Vision-language models (VLMs) often generate massive visual tokens that greatly increase inference latency and memory footprint; while training-free token pruning offers a practical remedy, existing methods still struggle to balance local evidence and global context under aggressive compression. We propose Focus-Scan-Refine (FSR), a human-inspired, plug-and-play pruning framework that mimics how humans answer visual questions: focus on key evidence, then scan globally if needed, and refine the scanned context by aggregating relevant details. FSR first focuses on key evidence by combining visual importance with instruction relevance, avoiding the bias toward visually salient but query-irrelevant regions. It then scans for complementary context conditioned on the focused set, selecting tokens that are most different from the focused evidence. Finally, FSR refines the scanned context by aggregating nearby informative tokens into the scan anchors via similarity-based assignment and score-weighted merging, without increasing the token budget. Extensive experiments across multiple VLM backbones and vision-language benchmarks show that FSR consistently improves the accuracy-efficiency trade-off over existing state-of-the-art pruning methods. The source codes can be found at https://github.com/ILOT-code/FSR
Paper Structure (20 sections, 9 equations, 5 figures, 7 tables)

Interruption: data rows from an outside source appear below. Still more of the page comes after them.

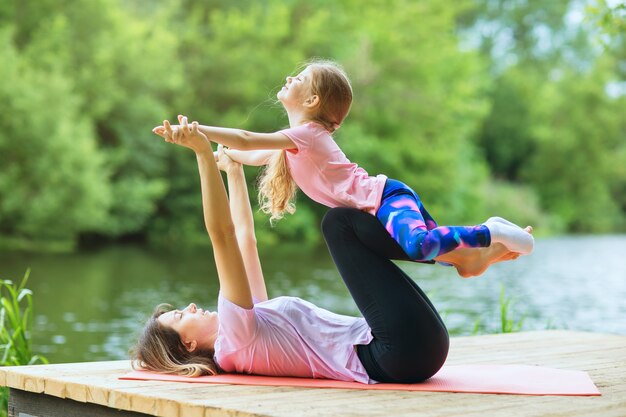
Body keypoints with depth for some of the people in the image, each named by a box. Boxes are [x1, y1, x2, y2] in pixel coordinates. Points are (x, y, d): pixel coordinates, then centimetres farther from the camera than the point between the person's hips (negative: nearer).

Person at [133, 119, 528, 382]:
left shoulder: (249, 326, 19)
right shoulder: (235, 338, -7)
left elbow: (244, 238, 24)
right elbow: (222, 235, -12)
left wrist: (234, 170, 28)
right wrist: (204, 155, -15)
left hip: (405, 352, 9)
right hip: (406, 349, -9)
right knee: (339, 221, -9)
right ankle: (465, 253, -2)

This paper contains 20 sections, 9 equations, 5 figures, 7 tables.

Figures (5)

  • Figure 1: Dynamic allocation of local evidence and global context. Red tokens denote Focus (local evidence) and blue tokens denote Scan (global context). FSR dynamically reallocates the 32 token budget across tasks: for a simple existence query, it concentrates on a small local region (Focus = 9, Scan = 23), whereas for a reasoning-intensive query (weather inference), it attends to multiple cues (e.g., umbrella and wet ground), increasing local evidence coverage (Focus = 15, Scan = 17).
  • Figure 2: Visualization-based analysis of FSR on relational visual reasoning tasks. Highlighted tokens indicate the selected visual tokens, while tokens with blue borders denote those used for refinement; a fixed budget of 24 visual tokens is retained for all methods. In the three examples, FSR captures (i) the man, fruit, boat, as well as the surrounding water, (ii) the man and the butterfly-shaped kite he is playing with, and (iii) multiple interacting entities such as the taxi, grass, and fence. By contrast, VisPruner, HoloV, and CDPruner often over focus on a single local region, failing to preserve enough information to answer the question.

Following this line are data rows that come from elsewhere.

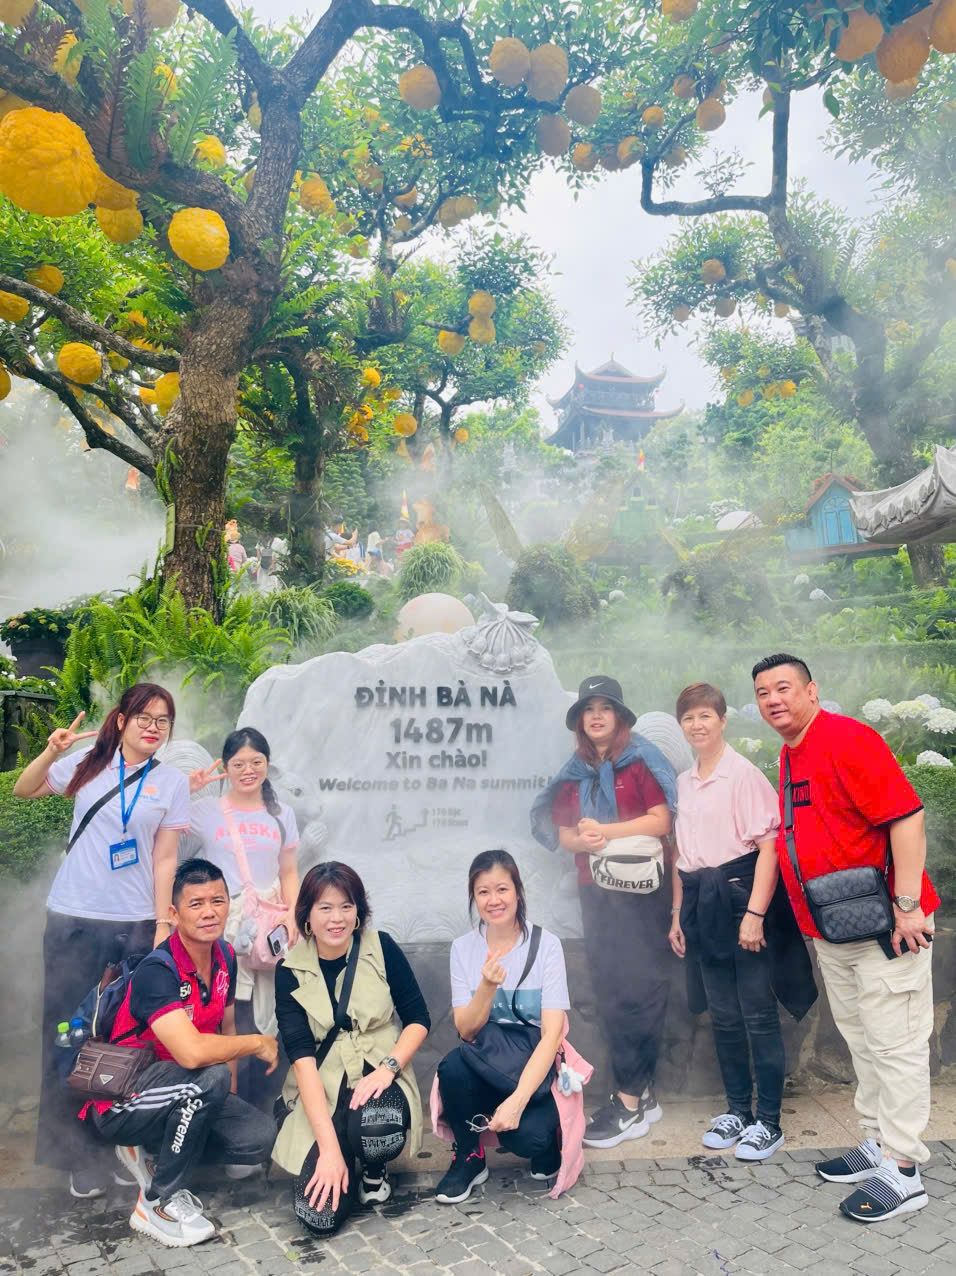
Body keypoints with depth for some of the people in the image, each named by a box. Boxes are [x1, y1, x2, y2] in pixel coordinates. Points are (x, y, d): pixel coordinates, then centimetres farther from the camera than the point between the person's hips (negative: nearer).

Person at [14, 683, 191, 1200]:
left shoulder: (172, 782, 2)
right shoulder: (89, 762, 2)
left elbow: (164, 859, 2)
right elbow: (23, 790, 8)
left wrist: (163, 928, -2)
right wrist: (51, 753, -10)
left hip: (135, 923, 0)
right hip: (73, 919, 1)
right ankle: (71, 1150, 23)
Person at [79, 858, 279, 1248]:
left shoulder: (225, 957, -3)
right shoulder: (156, 971, -27)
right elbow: (192, 1052, -40)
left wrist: (228, 1104, 3)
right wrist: (258, 1043, -24)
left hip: (183, 1096, 7)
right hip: (120, 1103, -7)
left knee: (259, 1136, -13)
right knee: (210, 1077, -33)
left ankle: (154, 1154, 9)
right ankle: (158, 1205, -12)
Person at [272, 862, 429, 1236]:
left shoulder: (382, 949, -5)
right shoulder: (290, 971, -6)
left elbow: (419, 1020, 1)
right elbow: (302, 1057, -14)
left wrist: (388, 1066, -19)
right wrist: (329, 1147, -22)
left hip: (378, 1077, 0)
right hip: (320, 1090, 0)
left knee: (375, 1128, -35)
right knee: (320, 1216, -19)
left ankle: (374, 1171, 3)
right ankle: (344, 1158, 16)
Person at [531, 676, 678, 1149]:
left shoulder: (642, 759, -1)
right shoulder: (575, 772, 14)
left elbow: (661, 820, -10)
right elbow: (559, 831, 10)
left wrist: (605, 830, -15)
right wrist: (584, 840, -12)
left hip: (641, 890, -5)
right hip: (595, 892, 6)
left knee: (637, 989, -5)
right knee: (608, 990, 7)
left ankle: (630, 1101, 2)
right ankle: (640, 1093, 19)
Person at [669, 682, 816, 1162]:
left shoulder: (744, 773, -10)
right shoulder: (683, 782, 11)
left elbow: (768, 844, -14)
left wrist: (755, 912, -18)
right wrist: (678, 914, 15)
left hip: (740, 894, -6)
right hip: (702, 905, 6)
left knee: (758, 1014, 3)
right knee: (723, 1015, 14)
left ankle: (769, 1122, 16)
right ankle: (737, 1110, 28)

  • Figure 3: Human Visual Perceptual Strategy under Limited Attention. (a) Constrained by finite attentional capacity, humans prioritize local regions that are most relevant to the query. (b) To acquire complementary information, humans expand their field of view to scan the global layout and background context. (c) The brain utilizes ensemble coding to aggregate peripheral signals into summary statistics, forming a robust global representation.

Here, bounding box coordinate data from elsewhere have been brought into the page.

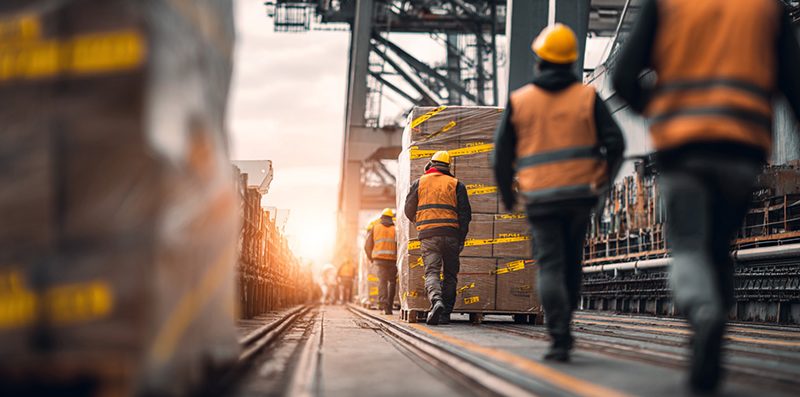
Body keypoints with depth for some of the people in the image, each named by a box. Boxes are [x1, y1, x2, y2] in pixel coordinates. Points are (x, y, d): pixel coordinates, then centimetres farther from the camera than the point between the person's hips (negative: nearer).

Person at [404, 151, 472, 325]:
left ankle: (436, 300, -32)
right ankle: (445, 313, 8)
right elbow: (465, 213, 3)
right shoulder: (456, 185, 9)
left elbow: (409, 210, 13)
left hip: (427, 235, 0)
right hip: (450, 235, 0)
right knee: (450, 275, 11)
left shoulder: (419, 183, 10)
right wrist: (461, 239, 7)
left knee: (431, 272, -4)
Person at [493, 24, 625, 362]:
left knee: (550, 266, -3)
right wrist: (602, 180, 11)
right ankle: (563, 325, 24)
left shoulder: (519, 101, 1)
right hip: (580, 192, 2)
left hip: (541, 197, -1)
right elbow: (615, 142, -4)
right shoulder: (587, 97, 3)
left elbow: (502, 153, 3)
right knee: (571, 261, 17)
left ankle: (560, 338, -16)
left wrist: (506, 193, 17)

  • Figure 4: Overview of the FSR framework. Given input visual tokens and a query, FSR progressively compresses information into a fixed budget $K$: (1) Focus: Identifies critical local evidence ($\mathcal{F}$) via a dual-pathway scoring mechanism fusing visual saliency and instruction relevance. (2) Scan: Captures complementary global context ($\mathcal{S}$) using the Conditional Context Sampling (CCS) algorithm to maximize information gain. (3) Refine: Enriches the sparse context anchors by aggregating relevant discarded details via weighted merging, ensuring a holistic representation for the LLM.
  • Figure 5: Ablation study on LLaVA-1.5-7B, LLaVA-NeXT-7B, and LLaVA-NeXT-13B across varying pruning ratios, validating the impact of dual-pathway hyperparameters ($\alpha, \beta$), focus-conditioned scanning, and aggregation refinement ratio ($\kappa$).